The year 2014 has certainly turned heads with quite a few attention grabbing headlines. We look back.
"The ANC government is responsible for Tatane's harrowing death in the same way that the Nationalist Party government was responsible for the murder of Steve Biko,"reads the press statement issued by the September National Imbizo (SNI).
The SNI is a non-aligned movement for social justice.
The media, commentators, opposition parties and government are united in reducing Tatane's murder to a matter of bad policing, thereby restricting responsibility to the six rogue policemen we saw assault and allegedly shoot Tatane.
This line of thought, deliberately or otherwise, hides the truth that Tatane was killed by government forces as a result of the government's failure to deliver.
We can't blame the police officers who have been hired to suppress people's struggles. Almost a thousand people a year have been killed in police action since 1994.
Tatane is now a symbol of the injustices of our 17-year democracy.
Like Jesus Christ, who was murdered by evil authorities at 33 years, Tatane was also murdered at 33 by a government that has lost its capacity to listen to the people, while it creates heaven on earth for the politically connected few.
If you take the picture of Tatane's lifeless body in the arms of his comrade and put it next to the picture of Hector Pieterson's limp body in the arms of Mbuyisa, a striking similarity emerges.
Hector Pieterson was the symbol of the 1976 uprising in the same way that Tatane is the symbol of service delivery struggles today.
Locating Tatane among the South African great heroes the SNI also said: "(Tatane) could have chosen to pursue a career and not care for the community, but he did not.
"He could have joined the ANC and got tenders, he did not.
"He could have become a businessman and made money for himself and his family, but he did not. He could have sat and watched with indifference as his community was marginalised further by the ANC government, but yet again Tatane chose his community over his own interests.
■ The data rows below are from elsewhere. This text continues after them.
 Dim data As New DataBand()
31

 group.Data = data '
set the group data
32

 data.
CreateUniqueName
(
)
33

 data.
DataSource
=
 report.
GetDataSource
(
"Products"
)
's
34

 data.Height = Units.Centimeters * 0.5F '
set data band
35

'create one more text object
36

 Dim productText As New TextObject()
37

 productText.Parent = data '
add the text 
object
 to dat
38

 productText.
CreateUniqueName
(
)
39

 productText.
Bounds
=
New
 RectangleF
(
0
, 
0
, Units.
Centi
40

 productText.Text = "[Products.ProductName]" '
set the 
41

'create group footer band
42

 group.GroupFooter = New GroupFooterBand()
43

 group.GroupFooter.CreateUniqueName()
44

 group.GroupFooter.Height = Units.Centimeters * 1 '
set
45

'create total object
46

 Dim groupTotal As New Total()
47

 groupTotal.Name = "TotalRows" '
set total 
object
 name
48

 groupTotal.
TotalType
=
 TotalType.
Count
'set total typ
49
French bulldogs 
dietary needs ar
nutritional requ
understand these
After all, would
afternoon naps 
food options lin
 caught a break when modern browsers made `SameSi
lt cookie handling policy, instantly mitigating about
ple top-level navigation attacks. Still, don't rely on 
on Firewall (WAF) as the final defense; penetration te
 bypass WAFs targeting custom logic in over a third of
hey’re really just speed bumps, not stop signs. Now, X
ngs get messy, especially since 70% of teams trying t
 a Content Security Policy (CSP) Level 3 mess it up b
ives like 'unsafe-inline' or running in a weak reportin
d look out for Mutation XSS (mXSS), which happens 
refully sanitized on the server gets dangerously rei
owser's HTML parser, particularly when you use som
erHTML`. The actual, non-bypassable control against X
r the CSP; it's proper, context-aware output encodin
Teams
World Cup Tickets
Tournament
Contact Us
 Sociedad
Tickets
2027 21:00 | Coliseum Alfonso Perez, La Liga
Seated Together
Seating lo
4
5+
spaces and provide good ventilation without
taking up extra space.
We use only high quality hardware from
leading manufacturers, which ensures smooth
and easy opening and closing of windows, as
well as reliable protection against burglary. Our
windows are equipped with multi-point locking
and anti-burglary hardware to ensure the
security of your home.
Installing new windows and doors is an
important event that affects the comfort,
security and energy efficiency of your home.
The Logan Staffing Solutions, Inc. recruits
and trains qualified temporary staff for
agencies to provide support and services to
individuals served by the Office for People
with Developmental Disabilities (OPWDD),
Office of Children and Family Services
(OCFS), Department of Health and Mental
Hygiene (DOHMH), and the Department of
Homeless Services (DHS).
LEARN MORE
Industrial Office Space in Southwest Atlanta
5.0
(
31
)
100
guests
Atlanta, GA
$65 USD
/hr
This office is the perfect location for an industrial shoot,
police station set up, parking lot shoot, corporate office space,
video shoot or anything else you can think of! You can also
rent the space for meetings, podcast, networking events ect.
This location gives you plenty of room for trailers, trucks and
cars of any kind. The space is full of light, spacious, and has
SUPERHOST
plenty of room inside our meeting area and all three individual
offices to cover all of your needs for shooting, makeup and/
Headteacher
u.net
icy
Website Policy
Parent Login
"Like Biko he was prepared to die because he knew that 'You are either alive or proud or you are dead' as Biko said.
"Tatane chose to be alive and proud and stood for the dignity of his community! "
The SNI will join Pastor Xola Skosana of the Way of Life Church, in the "Welcome to Hell: South African Townships", march through the townships and squatter camps of Cape Town on April 23.
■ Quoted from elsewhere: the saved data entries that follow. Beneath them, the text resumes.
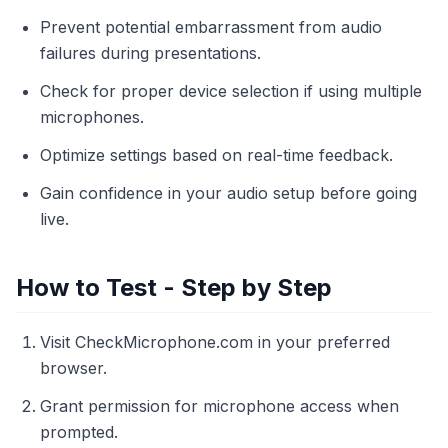
Prevent potential embarrassment from audio
failures during presentations.
Check for proper device selection if using multiple
microphones.
Optimize settings based on real-time feedback.
Gain confidence in your audio setup before going
live.
How to Test - Step by Step
Visit CheckMicrophone.com in your preferred
browser.
Grant permission for microphone access when
prompted.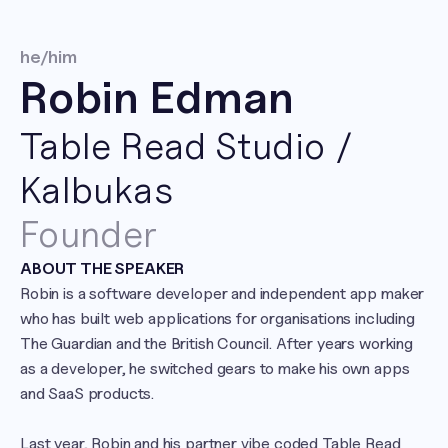
he/him
Robin Edman
Table Read Studio / 
Kalbukas
Founder
ABOUT THE SPEAKER
Robin is a software developer and independent app maker 
who has built web applications for organisations including 
The Guardian and the British Council. After years working 
as a developer, he switched gears to make his own apps 
and SaaS products.

Last year, Robin and his partner vibe coded Table Read 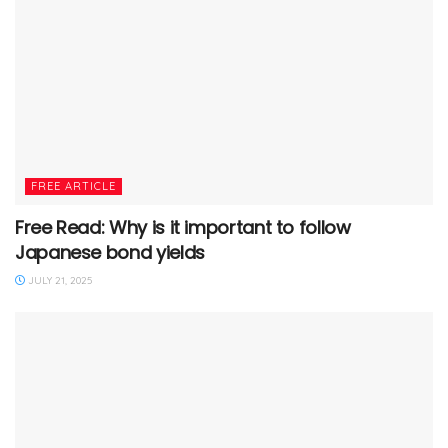
FREE ARTICLE
Free Read: Why is it important to follow
Japanese bond yields
JULY 21, 2025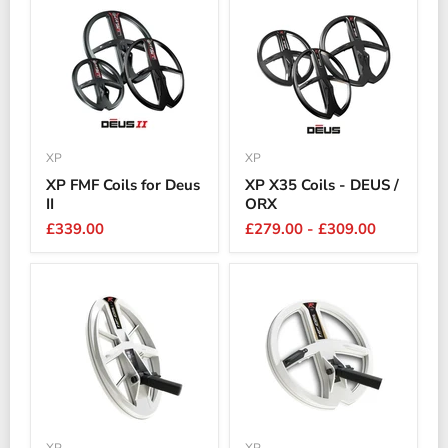
XP
XP
XP FMF Coils for Deus
XP X35 Coils - DEUS /
II
ORX
£339.00
£279.00
-
£309.00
The march seeks to highlight the hellish state of services in townships.
The SNI will also launch its Politicians and Public Servants Use Public Services campaign in honour of Tatane.
The main demand of the campaign is that all public servants, from the president to the councillor, from the director-general to the street sweeper, must themselves and their families use public services by law; mainly schools, hospitals, transport and housing.
This campaign seems to be a fitting tribute to the memory of Tatane, the gallant fighter!